Il Programma di Conversione del Debito di aiuto Egiziano, è un conclamato e riconosciuto caso di successo ed una dichiarata buona pratica internazionale.
L’azione italiana a seguito della conversione della componente crediti di aiuto del debito egiziano, ha permesso di mettere in campo un primo programma quinquennale (2001-2006), che ha convertito 150 milioni di dollari Usa in 53 progetti, conclusisi entro la fine del 2008.
Sulla scia del successo del primo, un secondo programma quinquennale ( 2007-2011) è stato concordato e formalizzato, comportando una ulteriore conversione di 100 ml. di dollari ed una, iniziale identificazione di 20 progetti da finanziare.

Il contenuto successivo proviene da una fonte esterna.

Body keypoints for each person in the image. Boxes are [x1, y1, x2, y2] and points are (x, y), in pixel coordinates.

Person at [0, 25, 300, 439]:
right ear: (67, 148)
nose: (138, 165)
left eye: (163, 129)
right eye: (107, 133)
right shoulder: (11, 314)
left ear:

Volendo meglio comprendere le dinamiche e le caratteristiche che hanno fatto di questo strumento e di questo programma una storia di successo - che ha condotto il Governo Egiziano a riconoscere nell’azione italiana il modello di partenariato cui ispirare la collaborazione internazionale - il Ministero della Cooperazione Internazionale egiziano e l’Ambasciata d’Italia/Ufficio di Cooperazione del Cairo, hanno voluto affidare ad un noto economista locale uno studio di analisi di quanto realizzato con il programma: che permettesse di metterne a fuoco le sue caratteristiche vincenti, in un’ottica di analisi “non tradizionale”, quale quella orientata a principi e valori di natura prevalentemente macro-economica.
I risultati, estremamente interessanti ed innovativi, hanno messo in risalto le numerose, positive esternalità che il Programma presenta e la sua funzione guida nel richiamare l’attenzione del Governo ed attrarre investimenti in ambiti particolarmente sensibili e rilevanti dello sviluppo economico e sociale nazionale.
Il primo studio analizza quanto realizzato dal primo programma. Il secondo, mette a fuoco, sulla scorta delle lezioni apprese, l’impostazione e la relazione mediterranea che si intende perseguire con il programma attualmente in corso; mediante l’applicazione, alle iniziative prescelte, degli innovativi e condivisi concetti di reciprocità di interessi e mutuo beneficio.
L’autore, Samir Radwan, è un rinomato ed esperto economista internazionale, di cittadinanza egiziana che, nella sua lunga carriera è stato – tra l’altro – Advisor del Direttore Generale dell’International Labour Organization e Managing Director della prestigiosa Istituzione - Economic Research Forum for Arab Countries. E', inoltre, l’Executive Director e Lead Author dell’Egypt’s Competitiveness Report.
Nell’ambito del primo programma, e delle numerose iniziative che sono state mediante esso realizzate, alcune si distinguono per l’innovazione, l’impatto prodotto nell’ambito di riferimento, e per la grande forza di richiamo e di trasformazione in modello che hanno rappresentato. Ne citiamo, a titolo di esempio, alcune legate ai settori della salvaguardia e valorizzazione dell’ambiente ( parchi ed aree protette), del sociale ( lotta alle mutilazioni genitali femminili e campagne di informazione sui diritti dei minori e di genere, in particolare), sulla diffusione e avvicinamento alle tecnologie digitali in ambito rurale (ICT per lo Sviluppo), e sullo sviluppo integrato del territorio ( bonifica, messa in valore, e urbanizzazione di nuovi territori - in origine desertici).